▶ [Alıntı]
::::
BAŞÖRTÜSÜ SORUNUNUN ÇÖZÜMÜ ZİHNİYET DEĞİŞİMİNE BAĞLI
Ülkemizde son otuz yılın flaş konusu ve gündemden hiç düşmeyen sorunu başörtüsü sorunudur. Çözümü, ne anayasa değişikliyle, ne de kanun çıkarmakla mümkündür. Sorunun kökten çözümü, zihniyet değişikliğinden geçer. Önyargılar, korkular, güvesizlikler, bilgisizlikler giderilmeden, kuru kanun değişikliği sorunu kökten çözmeyecektir. Skandal haberler, değişik mekânlarda ayrımcılıklar, haksız uygulamalar devam edecektir.
Kur’an-ı Kerim’in Nur ve Ahzap Surelerinin ilgili ayetlerinden, hadis-i şeriflerden, sahabe hanımların örtünme şekillerinden, Aişe validemizden gelen rivayetlerden, mezhep imamlarımızın görüşlerinden ve din alimlerimizin kitaplarından anlıyoruz ki, tesettür dinimizin farz olan bir emridir, başörtüsü de tesettürün bir parçasıdır. Yaşadığı gibi inanan veya inandığı gibi yaşamayan bazı ekran hocalarının dışında başörtüsünü yok sayan bir din alimi yoktur. Yani saçları, boyun ve gerdanlıkları da örten başörtüsünün farziyyeti konusunda ihtilaf yoktur, aksine mezhepler ve din âlimleri arasında ittifak vardır.
::::
▶ [Yapılacak işlem] Alıntının "BAŞÖRTÜSÜ SORUNUNUN ÇÖZÜMÜ" ile başlayıp "uygulamalar devam edecektir." ile biten bölümünü, "otuz" yerine "kırk" koyarak değiştirin ve yeniden yazın.

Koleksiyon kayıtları
::::
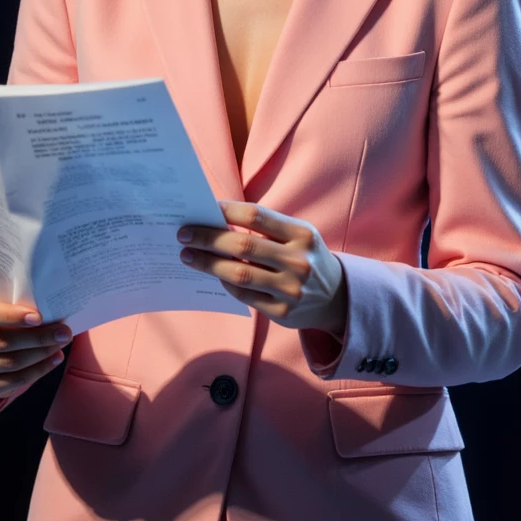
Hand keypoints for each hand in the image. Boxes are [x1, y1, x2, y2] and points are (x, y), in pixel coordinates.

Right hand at [0, 295, 71, 399]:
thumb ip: (13, 300)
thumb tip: (50, 307)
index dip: (12, 316)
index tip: (39, 317)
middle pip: (2, 342)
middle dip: (38, 337)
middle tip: (63, 331)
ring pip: (11, 363)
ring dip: (42, 354)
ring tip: (61, 343)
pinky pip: (15, 381)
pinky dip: (39, 370)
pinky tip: (54, 359)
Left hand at [177, 201, 348, 334]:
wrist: (336, 298)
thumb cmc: (304, 257)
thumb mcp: (297, 236)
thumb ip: (265, 228)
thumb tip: (216, 221)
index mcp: (302, 235)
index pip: (257, 215)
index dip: (227, 210)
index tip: (204, 208)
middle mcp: (298, 262)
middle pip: (243, 244)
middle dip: (208, 238)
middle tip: (183, 235)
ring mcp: (291, 290)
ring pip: (239, 273)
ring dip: (208, 263)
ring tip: (188, 256)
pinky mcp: (282, 313)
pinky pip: (243, 295)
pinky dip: (224, 282)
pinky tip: (213, 274)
::::
▶ [Görev yanıtı]
BAŞÖRTÜSÜ SORUNUNUN ÇÖZÜMÜ ZİHNİYET DEĞİŞİMİNE BAĞLI
Ülkemizde son kırk yılın flaş konusu ve gündemden hiç düşmeyen sorunu başörtüsü sorunudur. Çözümü, ne anayasa değişikliyle, ne de kanun çıkarmakla mümkündür. Sorunun kökten çözümü, zihniyet değişikliğinden geçer. Önyargılar, korkular, güvesizlikler, bilgisizlikler giderilmeden, kuru kanun değişikliği sorunu kökten çözmeyecektir. Skandal haberler, değişik mekânlarda ayrımcılıklar, haksız uygulamalar devam edecektir.